Kadri Simson (Centre), appointed Estonia's new European Commissioner last month, is to meet with the commission's outgoing president, Jean-Claude Juncker on Thursday, with the aim of hammering out her start date in the new role.
Juncker had previously opposed appointing short-term commissioners, a role with a normal term of five years, but faced opposition both from the Estonian government, and from the Council of the EU.
Outgoing Estonian commissioner Andrus Ansip (Reform) was due to stay in the role until October – the same month when Juncker will be stepping down. However, since Ansip won an MEP seat at the May 26 European elections, he faced a choice between the two roles; had he hung on to October in the commissioner post, his seat would have had to have gone to the next Reform Party candidate on the list entered at the elections, most likely Taavi Rõivas.
"This meeting is necessary for me to find out what the commission president sees as my future roll at the commission," Simson told ERR's online news in Estonian Wednesday.
"For my part, I affirm that, whatever he may have in mind, I am ready to vote myself to, as I have done with all my duties so far," she continued.
Simson's position needs to be clarified by next week, since the newly-elected European Parliament then goes on summer recess until September. Both Simson's candidacy and that of another proposed commissioner, Mircea Pașcu of Romania, must be presented before the parliament for ratification.

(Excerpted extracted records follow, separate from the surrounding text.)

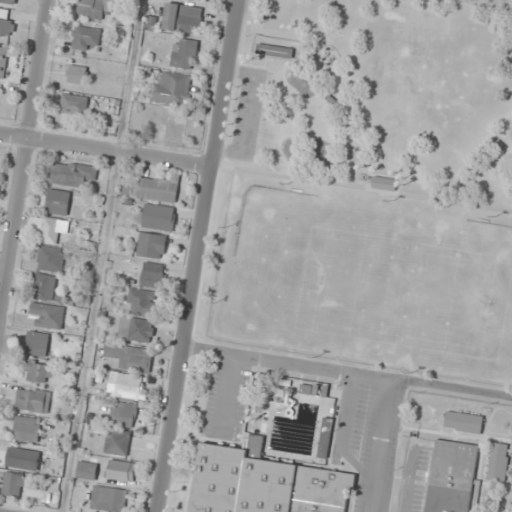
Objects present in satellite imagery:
building: (7, 1)
building: (95, 9)
building: (182, 19)
building: (6, 25)
building: (86, 37)
building: (275, 51)
building: (184, 53)
building: (4, 61)
building: (78, 74)
building: (172, 89)
park: (388, 92)
building: (74, 104)
road: (105, 150)
road: (24, 165)
building: (71, 174)
building: (384, 182)
building: (158, 189)
building: (58, 202)
building: (158, 217)
building: (48, 228)
building: (150, 245)
road: (198, 256)
building: (51, 258)
building: (152, 279)
park: (359, 279)
building: (45, 287)
building: (142, 301)
building: (49, 315)
building: (136, 330)
building: (38, 344)
building: (130, 357)
building: (38, 372)
building: (128, 386)
building: (33, 400)
building: (123, 414)
building: (463, 422)
building: (27, 429)
building: (325, 438)
building: (118, 442)
building: (23, 458)
building: (498, 462)
building: (87, 470)
building: (121, 470)
building: (450, 476)
building: (451, 476)
building: (263, 483)
building: (264, 483)
building: (18, 484)
building: (108, 499)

Simson also told ERR that since she had been appointed by the Estonian government for the role anyway, i.e. starting in October, she did not think that Juncker's opposition to temporary candidates applied in her case, instead being aimed at those who were truly temporary, and filled the role for just a few months. She noted that Juncker had made this clear in an interview with Politico and that she was simply ready to start the new job ahead of schedule.
"It is clear that the commission in office today is no longer working on any new initiatives. However, this commission has brought up a number of issues which do not end with the current makeup, but continue into the future," Simson said, looking ahead to her future work should she take up the post as expected.
"I also find it important for Estonia that our commisioner be present when we are discussing the longer-term perspective and vision. I will find out if President Juncker is develop a direct portfolio for this temporary period tomorrow," she added.
Each EU member state appoints a commissioner, who is then given a specific portfolio. Ansip's had been the digital single market. Simson would be the third commissioner from Estonia, after Ansip and Siim Kallas. Additionally, her appointment was seen by many as necessary to fulfill EU gender quotas.
Simson also added that her staff in Brussels had not been finalized, as she had not had confirmation of the portfolio yet.
Jean-Claude Juncker steps down from his role on Oct. 31. He is to be replaced by German defense minister Ursula von der Leyen (CDU).